De naam van het beroep leeft nog voort in familienamen in meerdere talen, bijvoorbeeld: Volder, Devolder, Volders, Foulon en Fuller, Vollmuller en Vollmüller. Straatnamen zijn er ook, onder meer de Voldersstraat te Gent, de Voldersdreef te Maastricht en Apeldoorn, Voldersgracht te Delft, de Gedempte Voldersgracht te Haarlem, de Vollersbrug te Utrecht en de Volder te Hoorn.
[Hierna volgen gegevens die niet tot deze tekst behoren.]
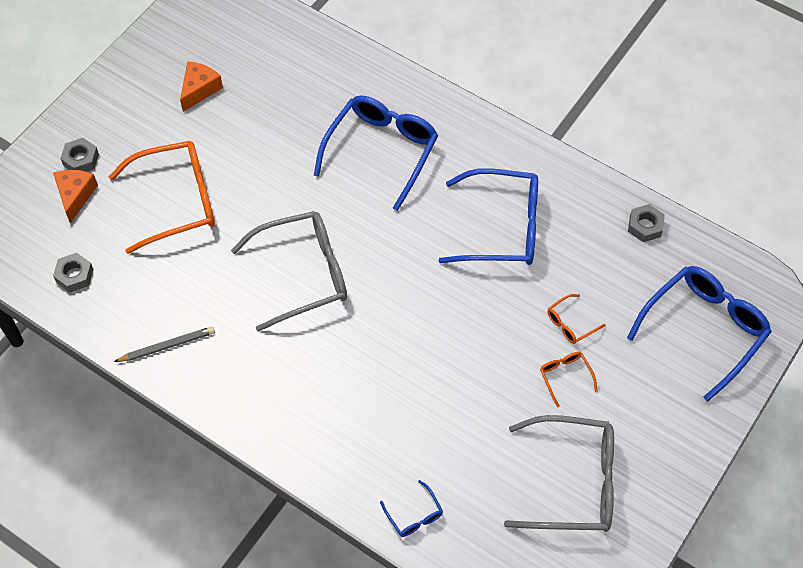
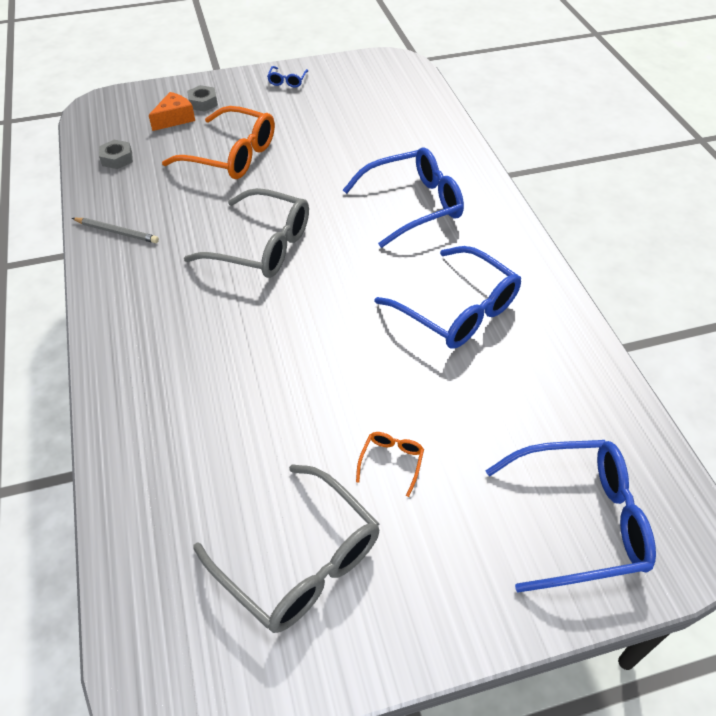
camera: 40 degrees right, 10 degrees down
orange cheese [180,61,223,112] -> none
blue glasses [380,480,443,537] -> blue glasses moved to [267,66,308,88]
orange glasses [547,294,605,344] -> none
grey nut [628,204,665,242] -> none

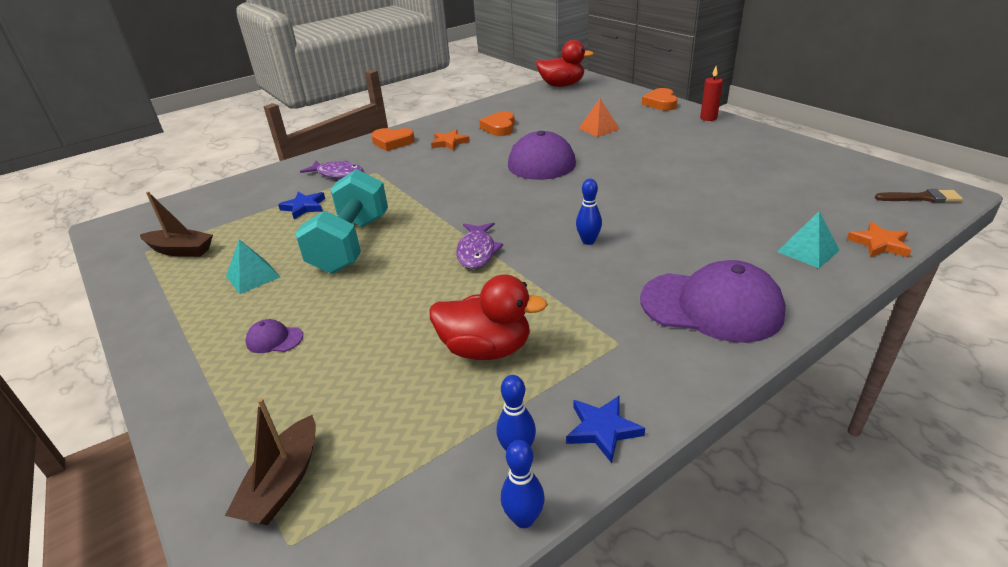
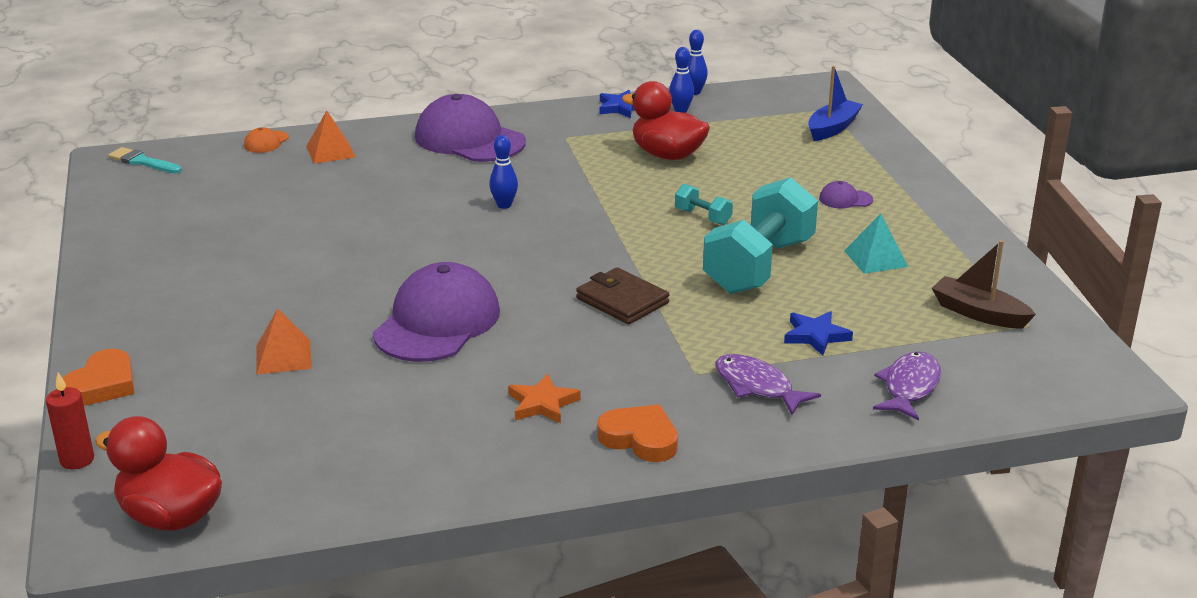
camera: 160 degrees left, 5 degrees down
brown boat [225,398,316,525] -> blue boat [808,66,863,141]
purple cap [246,319,303,353] -> purple cap turned 150 degrees clockwise [819,181,873,209]
purple fish [456,222,503,269] -> purple fish moved to [873,351,941,421]
orange heart [479,111,515,136] -> none
red candle [700,66,723,121] -> red candle moved to [46,372,94,469]
turquoise pyramid [777,211,840,268] -> orange pyramid [306,111,356,163]
orange star [847,222,911,257] -> orange cap [244,127,289,153]
brown brush [875,189,963,203] -> turquoise brush [108,147,182,174]
none -> brown wallet [576,267,670,324]
none -> turquoise dumbbell [675,184,733,225]

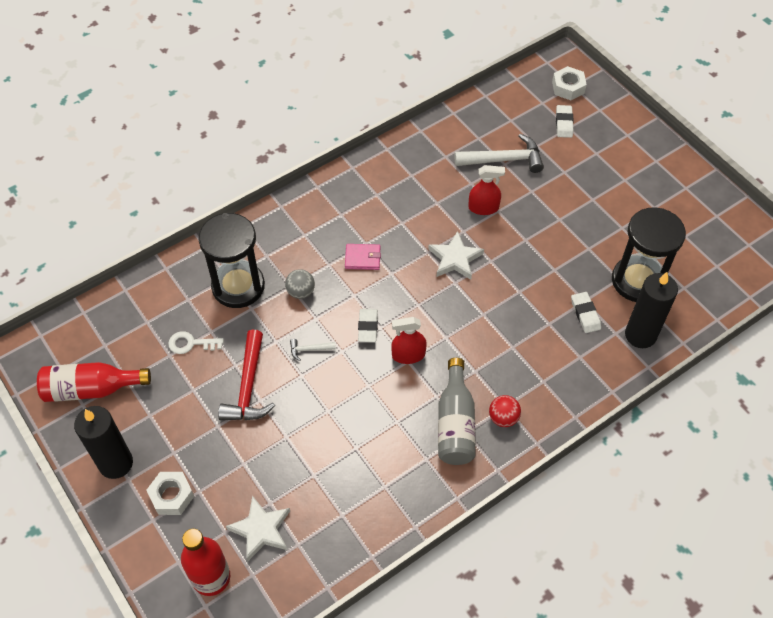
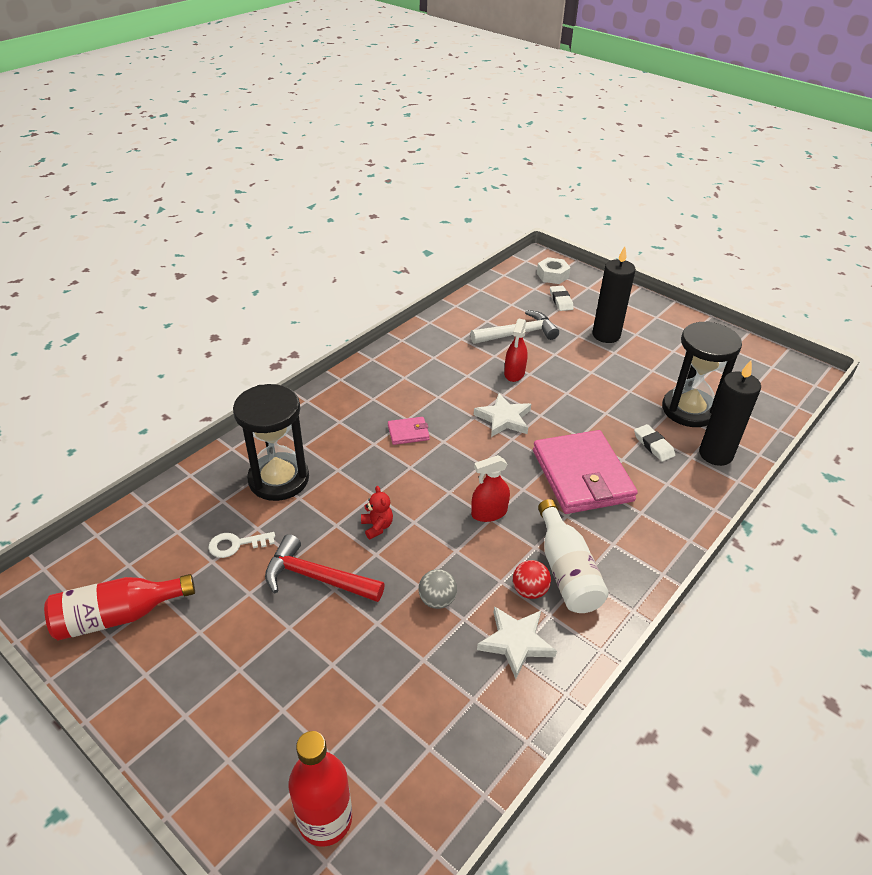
camera: 15 degrees left, 15 degrees down
black candle [74,406,133,479] -> black candle moved to [592,246,636,343]
white nut [146,472,194,515] -> none
red hammer [218,330,275,420] -> red hammer turned 120 degrees clockwise [265,534,385,602]
white star [226,496,290,562] -> white star moved to [477,606,557,679]
grey ball [285,269,315,299] -> grey ball moved to [419,569,457,609]
white hammer [290,339,336,361] -> red teddy bear [361,486,393,539]
white eraser [358,309,378,342] -> none
grey bottle [438,358,476,465] -> white bottle [538,499,609,613]
red spray bottle [468,165,505,215] -> red spray bottle turned 120 degrees clockwise [504,319,527,382]
red ball [489,395,521,427] -> red ball moved to [513,560,551,599]
none -> pink wallet [533,430,638,514]

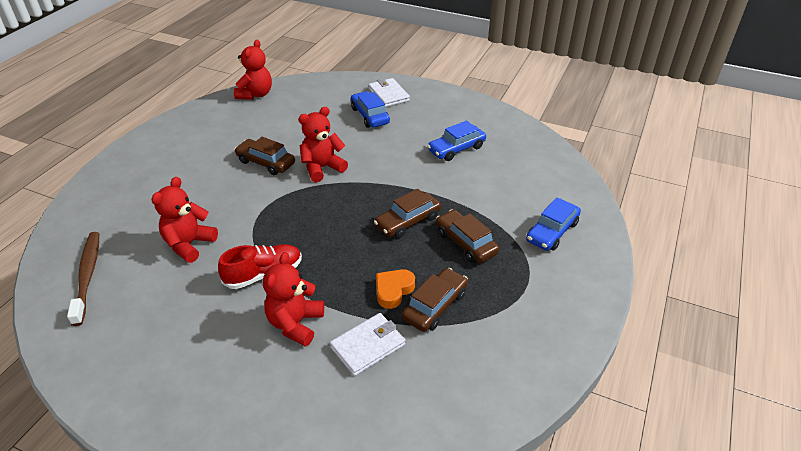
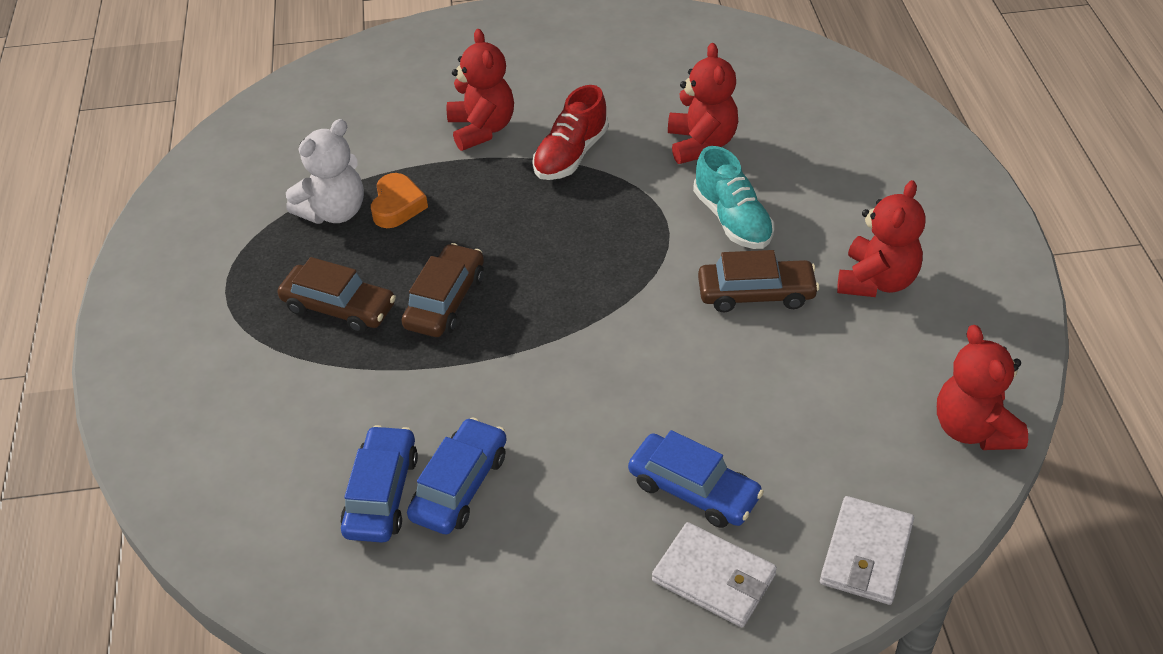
camera: 150 degrees right, 5 degrees up
brown toothbrush [67,232,99,326] -> none
red teddy bear [298,107,348,182] -> red teddy bear moved to [837,180,925,297]
white wallet [330,313,405,376] -> white wallet moved to [820,496,914,605]
brown car [402,268,468,332] -> white teddy bear [286,119,364,224]
blue car [526,197,581,251] -> blue car moved to [340,425,418,543]
none -> turquoise shoe [693,146,774,249]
't Voldersveld, een hoeve uit de 17e eeuw in de Kruisstraat 14 in Kerkhove-Avelgem zou hier ook naar verwijzen.

Wetenswaardigheden

[bewerken | brontekst bewerken]
  • Ook in de hoedenmakerij wordt het materiaal van de hoed gevold.[2]
  • Het Nederlandse woord vollen is in het Engels terecht gekomen als fulling.
  • De patroonheilige van de volders is Jacobus de Rechtvaardige. Een van de verhalen over hem vertelt dat hij gedood werd door een klap met een voldershamer.
  • Het spreekwoord Geld stinkt niet heeft een relatie met volders. In het oude Rome bestond een belasting voor eigenaars van openbare latrines die de urine opvingen en aan volders verkochten. De Romeinse keizer Vespasianus kreeg kritiek op die belasting maar beantwoordde die kritiek met de opmerking: Pecunia non olet.
  • Jan Heem, volder van beroep, bracht het na de Brugse Metten tot burgemeester.